Stored data —
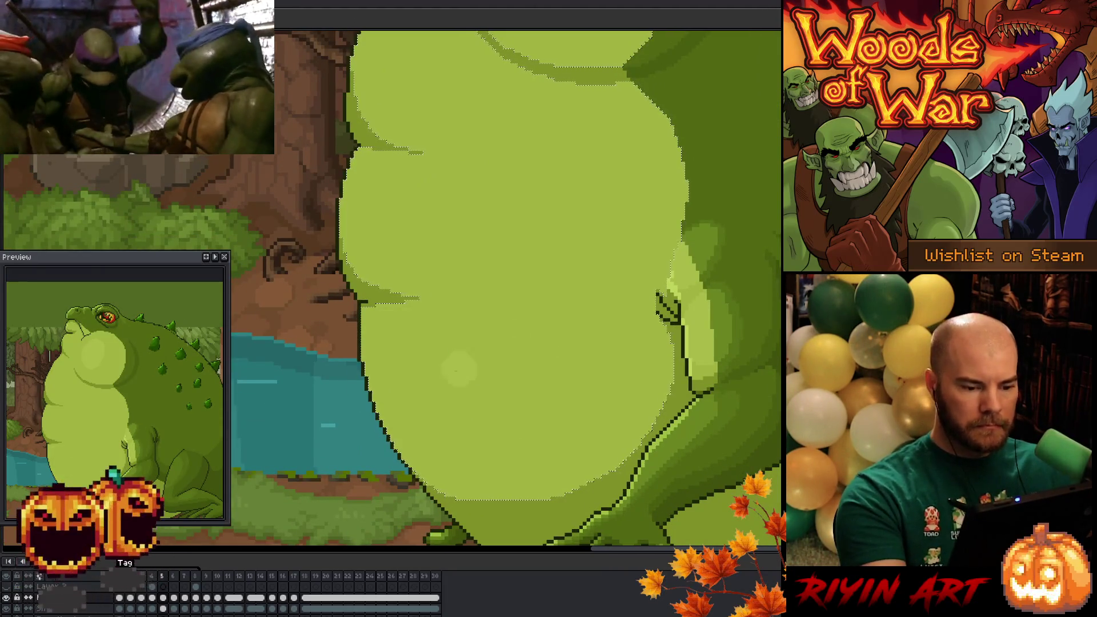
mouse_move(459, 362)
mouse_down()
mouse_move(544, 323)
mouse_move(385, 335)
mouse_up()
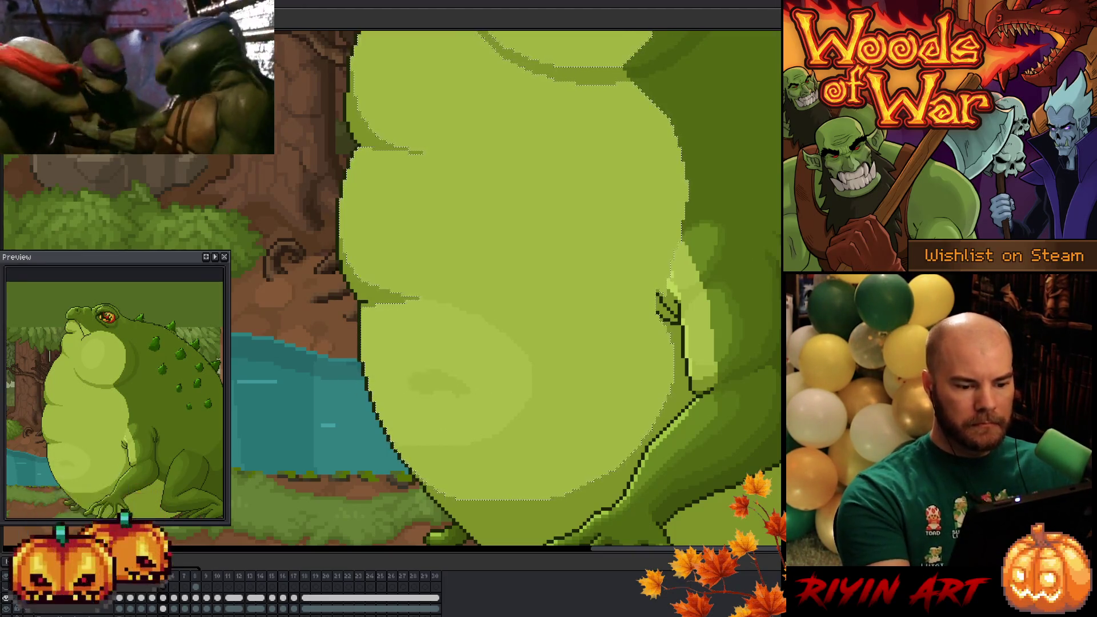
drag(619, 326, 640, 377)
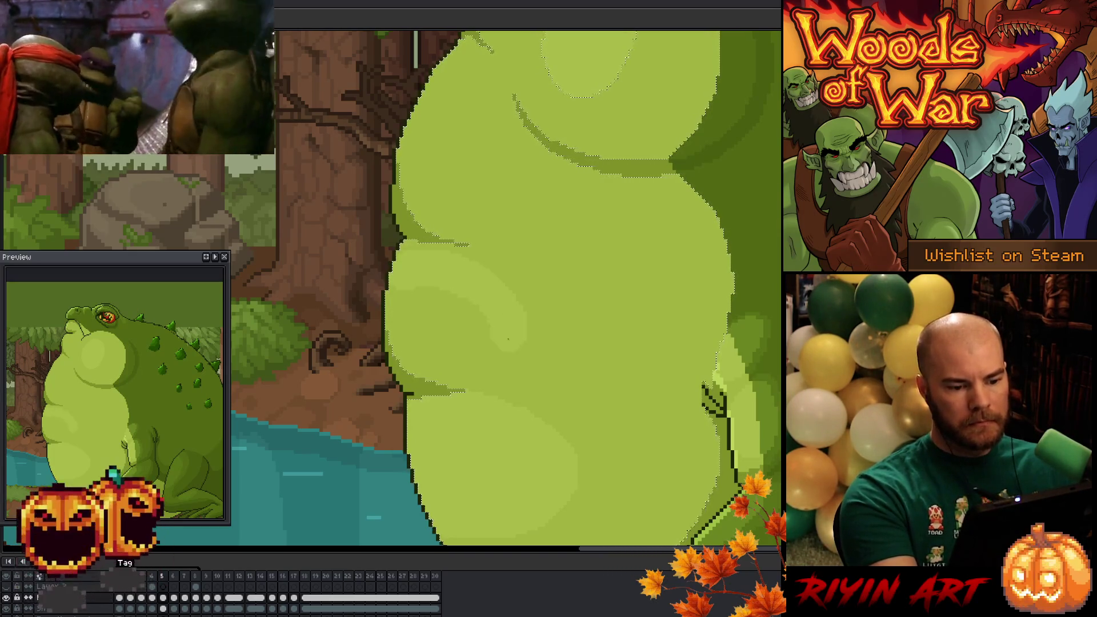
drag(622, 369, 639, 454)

--

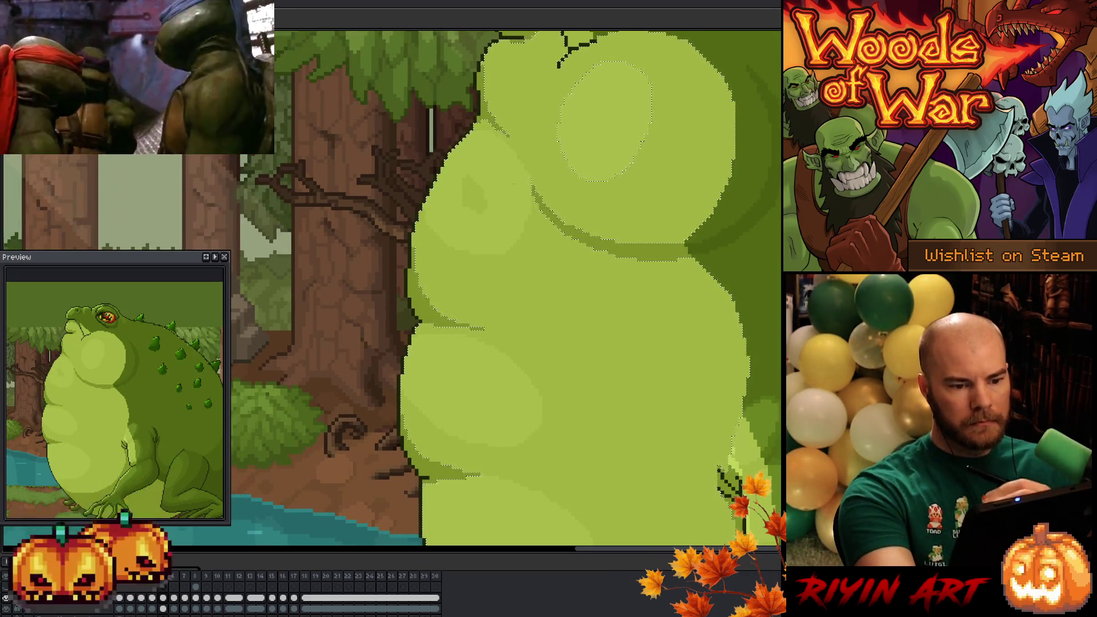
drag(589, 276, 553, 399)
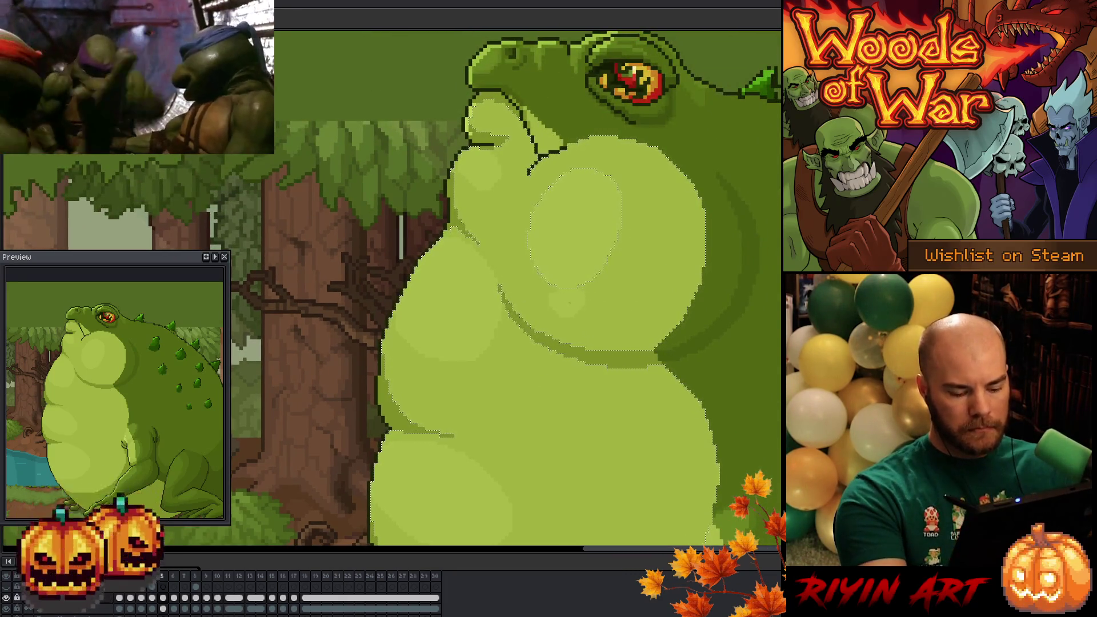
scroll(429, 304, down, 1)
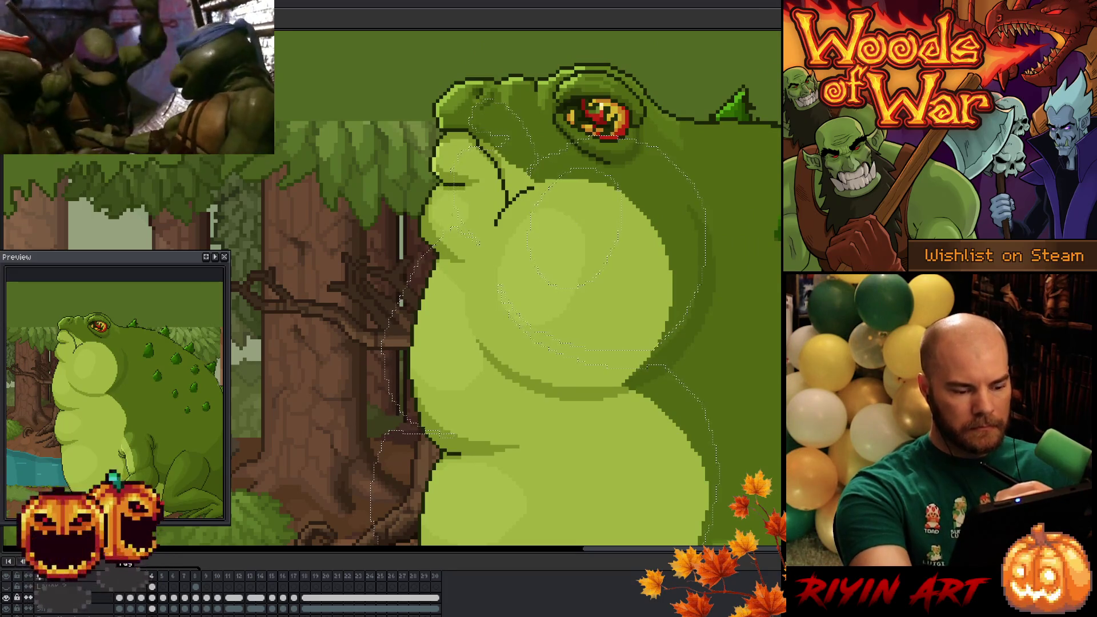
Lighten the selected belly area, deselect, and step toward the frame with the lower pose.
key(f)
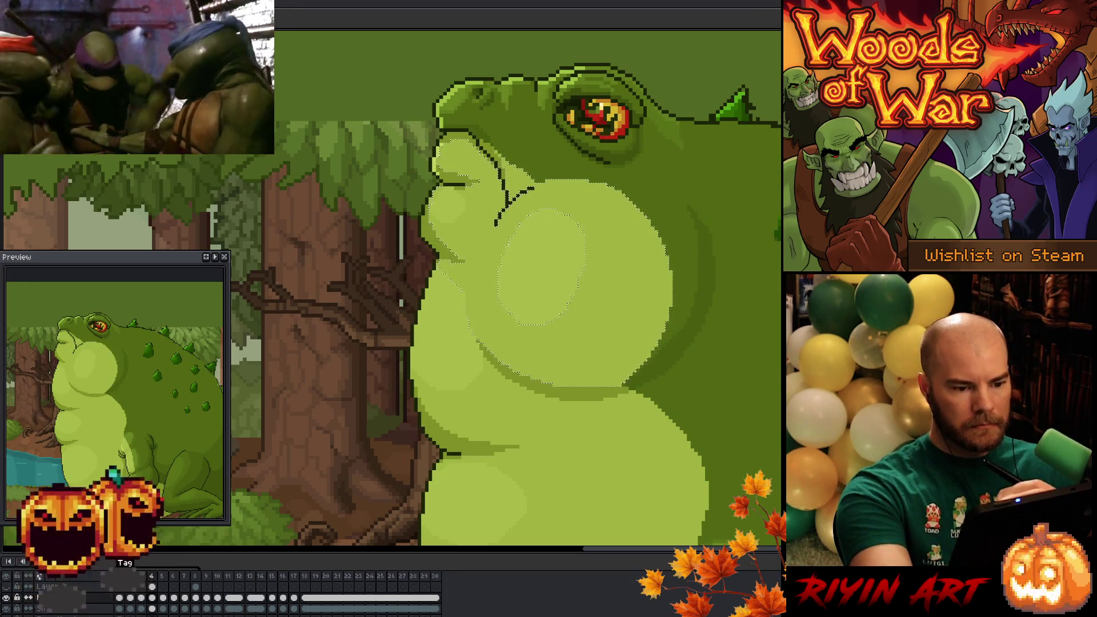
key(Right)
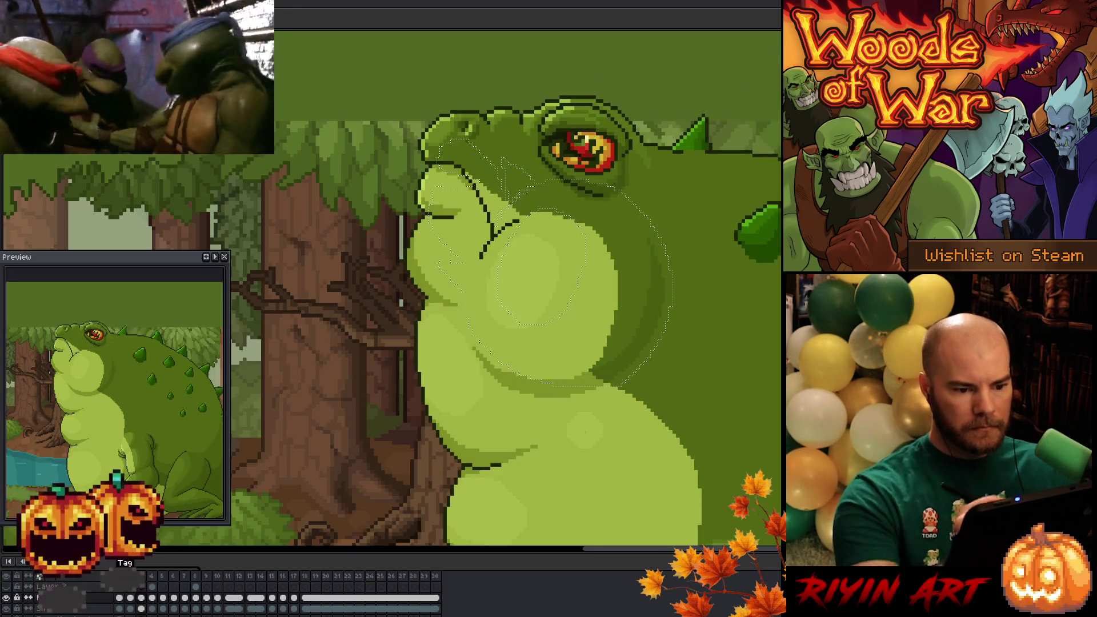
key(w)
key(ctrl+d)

Your instructions —
Transcribe exactly the lines above, beginning at the one with "mouse_move(459, 362)" and going up to and including the one with "drag(622, 369, 639, 454)". Pictures do not belong in the copy.

Answer for this exercise —
mouse_move(459, 362)
mouse_down()
mouse_move(544, 323)
mouse_move(385, 335)
mouse_up()
drag(619, 326, 640, 377)
drag(622, 369, 639, 454)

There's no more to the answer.